Pregnancy Insomnia

Aha! One of the main sources of my insomnia lays right next to me! She may look harmless, but don’t be fooled.

Gestation: 12 Weeks, 6 Days

I’m struggling with an intractable case of pregnancy insomnia.

I haven’t wanted to write it down in black and white because in doing so, I’m acknowledging that it exists and may, in fact, never go away.

I’m praying this is my First-Trimester-Through-Hell.

When I was pregnant with Clare it was unrelenting digestive issues, which don’t need to be detailed too thoroughly.

But oh, those halcyon days of mere colonic spastitis.

I’m exhausted each night by eight p.m. and commence my trying-to-go-to-sleep rituals.

These include:
  • Taking a hot bath
  • Sipping a hot liquid, such as chamomile tea or Ovaltine or warm milk like an elderly, celibate cat rescue lady.
  • Then I might read something extremely dense, way over my head; Anna Karenina, Dante’s Inferno, the Bible. Retaining nothing from any of them except, “Jesus wept.
After I’ve done all of these things, I clamber into bed, usually around eleven.

My husband, Henry, lies beside me, his head buried beneath two pillows, one arm flung protectively over the entire mass so it cannot be dislodged thus keeping any sound, such as my voice, from entering.

Henry’s also a bit of an insomniac as he suffers from Restless Leg Syndrome.

I feel the sheets twitching as his legs move restlessly and think about how incredibly bourgeois we are, with our Sur La Table kitchenware, our Sundance catalogue lamps, our upper-middle class insomnia.

Why can’t we sleep, I wonder?

We have enough to eat, we have a roof over our heads, we’re not living in a mud hut sporting a thatch of gnarled leaves that barely cover our genitalia.

I’m filled with self-loathing.

Now it’s midnight.

Deciding I don’t want to keep my twitching husband awake by sighing — tossing and turning — thrashing — getting up to pee — turning my book light on and off, on and off like some optical Morse code through a forest in the DMZ — I get up and meander into the guest room, sprawling out with my head at the base of the bed to shake things up a bit; throw the insomnia a curve with a new sleeping position.

Then I decide just to rest, to try not to sleep. It works. I don’t sleep.

Two hours later, I get up and stalk into the living room to peruse my pregnancy yoga tape.

The women appear to be pregnant in 1972; they’re white women with moderate afros and saggy leotards. 

There’s something faintly sapphic about their poses.

I try to do a few yoga stretches, the downward dog, the praying child thingy, the corpse pose where I lie flat on my back and listen to my Ouija breath.

Now I’m eating something. An apple, a Fig Newton. I want chocolate, but the spartan traces of caffeine in it might keep me awake.

I wonder if you can die from not sleeping? It’s been two weeks straight. I’ve made an appointment to see a sleep specialist, one of those lab guys.

I’ve never been away from Clare overnight.

But am willing to sleep in a lab for a month on a gurney, with electrodes jutting out of my forehead, pectorals and wrists, while I’m surveyed through a monitor by perfect strangers as they play cards, get stoned and masturbate to alleviate the tedium of their job.

This is how desperate I’ve become. I’m brutally alive at night. I can taste the air. Hear the neighbor’s cat breathing.
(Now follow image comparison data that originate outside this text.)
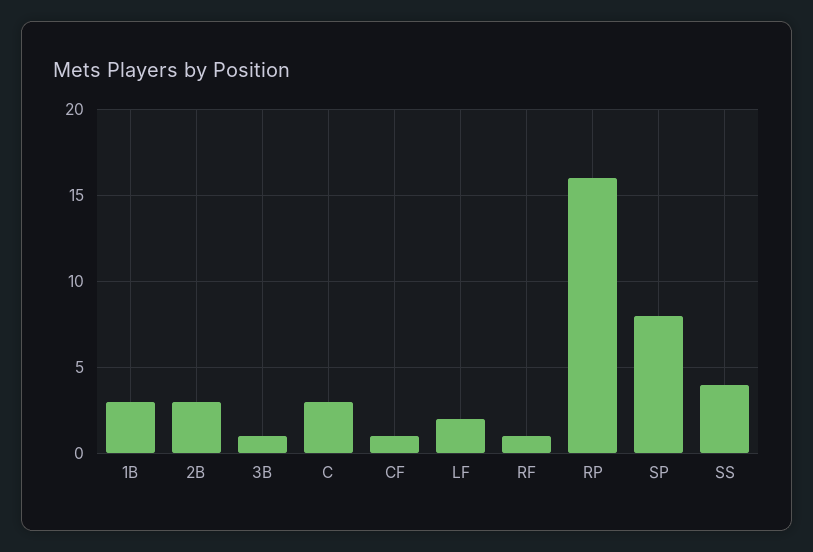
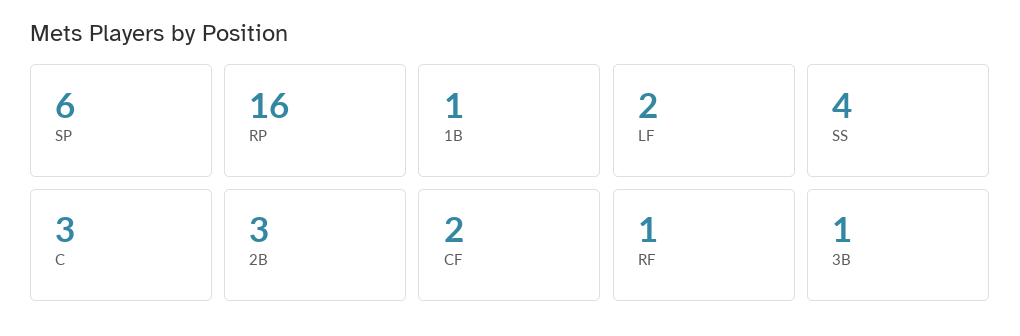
  {
-   "1B": 3,
+   "1B": 1,
    "2B": 3,
    "3B": 1,
    "C": 3,
-   "CF": 1,
+   "CF": 2,
    "LF": 2,
    "RF": 1,
    "RP": 16,
-   "SP": 8,
+   "SP": 6,
    "SS": 4
  }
I’m filled with a dangerous kinetic energy that might be found in super heroes who vanquish villains on a far-flung planet called Narwal. Or Shleeboggen.

But the days are a fog, or perhaps more like a bog.

Like living underwater, moving slowly across the bottom through mud and reeds, everyone seems to be talking to me from a vast distance, overhead, floating.

When someone touches me it feels like there’s a layer of scales on top of my skin. When I look at them there’s sandpaper inside my eyelids, viscous glue in my tear ducts.

At three o’clock in the morning I return to the guest room in a funereal manner, close to mental collapse, psychosis.

What if this insomnia isn’t hormone related? What if this isn’t just a different version of the First-Trimester-Through-Hell?

What if I’ll never sleep again and, post pregnancy, will have to start living on uppers and downers like Marilyn or Judy Garland?

Who will raise my children when I overdose on Lunestra?

It’s four o’clock. I sleep, very lightly. I know I sleep because the comedian George Carlin keeps walking into the room.

Why?

I’ve never even seen George Carlin’s act. I barely know what he looks like. And, of course, he’s dead.

Yet he keeps walking into my guest room, staring at me with profound disgust. He can’t even joke about my insomnia it’s so ridiculous.

At six fifteen a.m. Clare begins to cry. She never wakes up happy. Even though she’s a happy baby, she’s always woken crying like she’s suffered some travesty of justice in her sleep.

Now, I wake up crying too.

1 thought on “Pregnancy Insomnia”

  1. I’m in the same boat. It feels like I’m slowly dying. 12 weeks today. This is going to be a long pregnancy. Help!